【日産 GT-R NISMO 2017】大口径ターボでさらにパワフルに。サスペンションもNISMO専用!

日本を代表するハイパフォーマンスカーが日産GT-Rであることに異論はないところだと思います。どこまで過激になるのか? が話題になるクルマでもありますが、2016年8月25日にGT-Rの中でももっとも過激といえる「GT-R NISMO 」の2017が発売されました。その概要と標準のGT-Rとの違いを見ていきましょう。(飯嶋洋治/RJC会員)

日産のモータースポーツ活動を支えてきた「NISMO」が手掛けたGT-R

photo by nissan

日産自動車株式会社は2016年8月25日、「NISSAN GT-R NISMO」17年モデルの発売を開始しました。同車は、日産のモータースポーツ部門とも言えるNISMO(ニスモ)のレーシングテクノロジーの蓄積をフィードバックしており、いわば日産の「ファクトリーチューン」を施したフラッグシップモデルです。

ちなみにNISMOは「日産モータースポーツ」の略称で、古くは「大森ワークス」と呼ばれスカイラインGT-R(PGC10/KPGC10)などのツーリングカーのチューニングを行っていました。時代を下ってNISMOとなってからはR32GT-Rなどを手掛ける時代を経て、現代でも日産のモータースポーツを支えています。日産のみならず日本のモータースポーツの歴史を作ってきたレーシングファクトリーと言えます。

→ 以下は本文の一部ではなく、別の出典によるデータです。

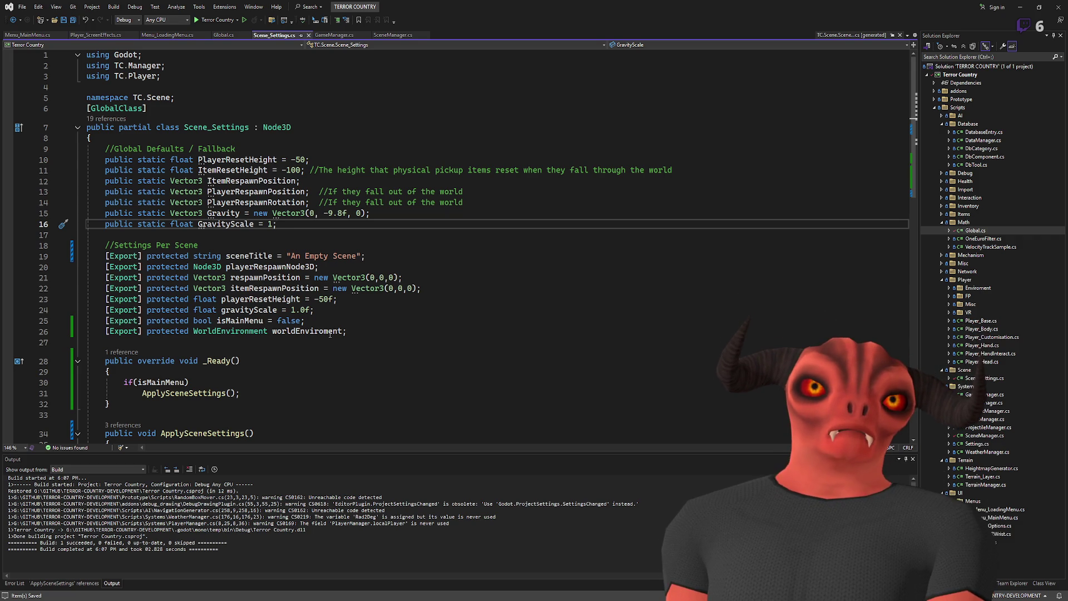
left_click(365, 331)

バンパーはカーボン製。強度と空力性能を向上する役割を持つ!

photo by nissan

先般「NISSAN GT-R」17年モデルが発表されていますが、「NISSAN GT-R NISMO」17年モデルもそれと同様に新形状のフロントバンパーを採用しています。NISMO専用のカーボンファイバー製フロントバンパーで、成形にあたっては、カーボンファイバーシートを幾層にも重ねて強度を確保すると同時に精巧に作り上げたとしています。カナード形状としたことで、ホイールハウス周辺の空気を吸引し、効率的にダウンフォースを生じさせるものとなっています。

フロントグリルは、日産ブランドのデザインシグネチャーであるVモーションを採用し、ダーククローム仕上げを施し、開口部の拡大によりエンジンの冷却性能を向上させるなどの工夫もなされています。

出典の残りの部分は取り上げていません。